* Exercises:
A. In the conversation about empathy, what phrase does Mandy say we cannot say to someone?
B. Extend the conversation about empathy, picking up after its final line.

* Supplied text:
──────────────────────────────
Mandy: I don't really do a lot, so once they do the rant and the return, I quite often breathe and sort of relax so that both of us, are kind of give them to permission to sort of breathe and relax as well. And then again, I don't leave the conversation, because the problem is once somebody is ranted and returned to you and then you go straight into, oh, well, isn't the weather nice. Well done. Everything you've just achieved....
Cath: yeah you're going, to piss them off. It's making me now think about every conversation I've had. This is frustrating. I'm thinking. Ooh. Ooh. Is that a rant? She was very quiet then. Was oh deary me, so... empathy then what's the next phase? Because if you've had a rant everything can be quite hard,
Mandy: Everything is really hard and I think I hopefully I've nailed one of the reasons why it's so hard. So empathy we tend to use for when somebody throws a very difficult statements at us. So, uh, to think of some of your podcasts before. If somebody said I've been in prison. I've had a shit time with the menopause. Um, my son's an addict. And if somebody says that to you, your brain goes, well, I don't know how to respond and I've come to the default that we talked about whatever your default is, it comes out and has a party. And we've now killed the opportunity for empathy. Dead. And once you're on the back foot, you're not going to get
Cath: you can't rescue it.
Mandy: You can't rescue it. It's gone. So first of all, we're going to work on our defaults and then the second thing with empathy is we have to understand that we cannot say, I know how you feel. Because she can't possibly
know how they feel, because you're not inside their head. And also comparison of stories. We think we're being very helpful but comparing somebody’s story does not work. So the example I use for my training is just because it's such a good example is, uh, somebody said to me three days after my mom died, a friend of mine said, I know how you feel because I lost my horse last year.
──────────────────────────────
Recorded data

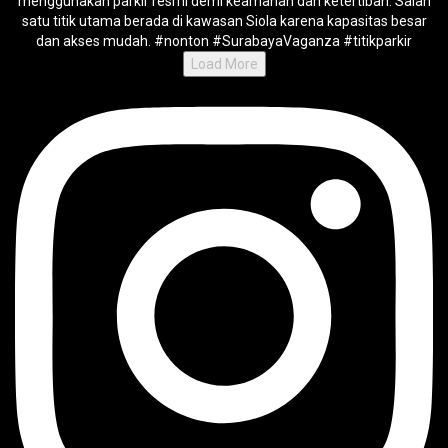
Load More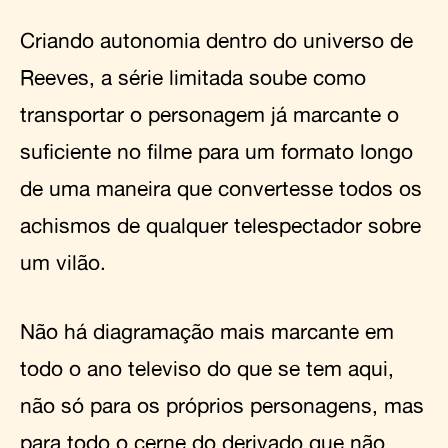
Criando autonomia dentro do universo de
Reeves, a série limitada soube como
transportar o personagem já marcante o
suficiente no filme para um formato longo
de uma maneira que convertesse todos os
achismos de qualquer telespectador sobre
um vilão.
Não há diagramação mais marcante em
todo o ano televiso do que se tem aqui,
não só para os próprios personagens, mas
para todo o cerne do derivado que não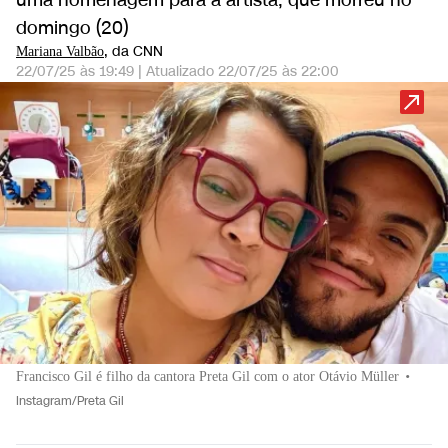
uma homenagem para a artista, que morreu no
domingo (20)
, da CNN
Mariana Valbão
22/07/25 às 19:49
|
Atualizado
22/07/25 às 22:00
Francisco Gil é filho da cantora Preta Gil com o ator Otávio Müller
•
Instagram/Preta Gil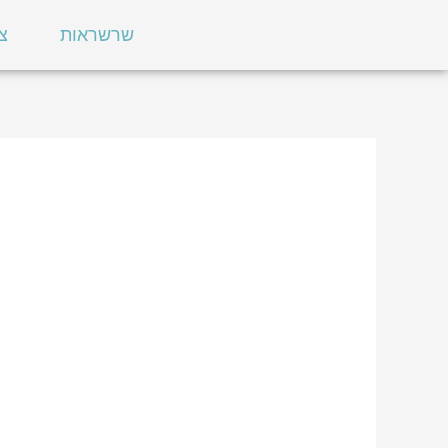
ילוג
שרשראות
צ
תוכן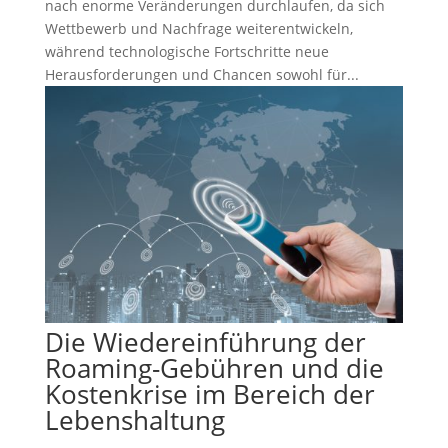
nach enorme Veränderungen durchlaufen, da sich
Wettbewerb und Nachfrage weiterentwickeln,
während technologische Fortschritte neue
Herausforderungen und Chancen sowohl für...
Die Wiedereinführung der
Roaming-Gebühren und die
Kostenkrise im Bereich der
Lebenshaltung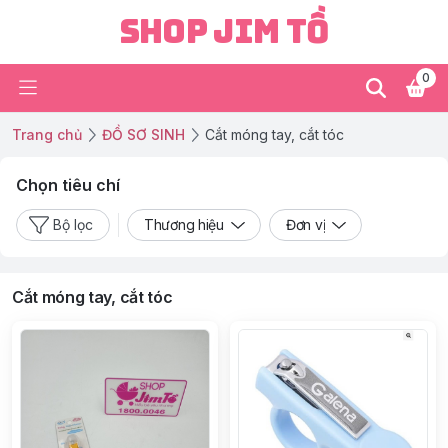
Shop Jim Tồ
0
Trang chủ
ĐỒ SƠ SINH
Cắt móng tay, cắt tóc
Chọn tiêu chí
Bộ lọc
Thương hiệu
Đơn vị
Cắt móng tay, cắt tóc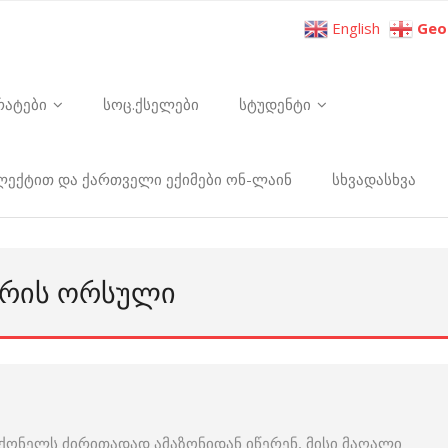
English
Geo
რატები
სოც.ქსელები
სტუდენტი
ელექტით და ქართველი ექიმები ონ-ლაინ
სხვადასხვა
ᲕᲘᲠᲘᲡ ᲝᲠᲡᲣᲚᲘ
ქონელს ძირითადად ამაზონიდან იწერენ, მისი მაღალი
──────────────────────────────
* Task-by-task outputs:
A. "I know how you feel."

B.
Cath: Oh, oh, oh dear
Mandy: Super kind friend. Lovely person. Just trying to do empathy. Just like I probably would have done empathy before I realized doesn't work because you're comparing your stories. What does work though is to compare the impact of what happened to both of us. So if, instead, he had said I too have experienced grief and I know how tough that is. Yeah. That's empathy. Because that we're talking about the impact that our situations have had upon us without any I know how you feel or sharing your story or comparing your stories. It kills connection. So a big part of empathy is kind of naming the elephant in the room. What's the elephant?
Cath: Yeah in a world of toxic positivity we're not encouraged to go into hard spaces, so everything has to be kind of lovely and wonderful and I've learned over the years to actually I mean, I guess it's probably, it is all this, but to listen what someone said and actually just see it. I mean, several years ago there was a woman that we know who I met in our village gardens and I hadn't seen her a long time and she was with a walking frame and she looked really physically immobile. And I went up and said I'm like, oh, what's what's happened. And she said, blah, blah, blah and then looked at me and I just said, I'm
really sorry. That's just shit. And she went, yeah, yeah, yeah, actually it's shit. And just me saying that, I could feel the difference in my body with how I felt and how she responded and it was a light bulb moment for me and it wasn't me saying, oh dear, well, I guess you'll get better. Or like life goes on or any of that crap and now talking to you makes me think that's that I was doing what this is all about.
Mandy: Yep and you were naming the elephant in the room a nd swearing, you know, is a really good way of doing that
Cath: and it felt good. I could feel how good it felt in my body because of how she responded and it was clearly very different to how other people had been saying it the way she kind of lunged at me.
Mandy: And then right in that moment, then she feels heard. And that's what Being Rock is all about. It's just enabling that moment of feeling heard and it doesn't matter if you never see that person again or they never talk to you about that thing they shared with you again, because role is to just be there for them in that moment. And then that moment will pass.
Cath: Do you think that it's about like, why do we not do that then? Why are we so afraid of just being with someone? Is it our own discomfort of not being able to cope with something being a bit difficult? And we want everything to be happy? Is it because we're not encouraged to sit in the shit of things?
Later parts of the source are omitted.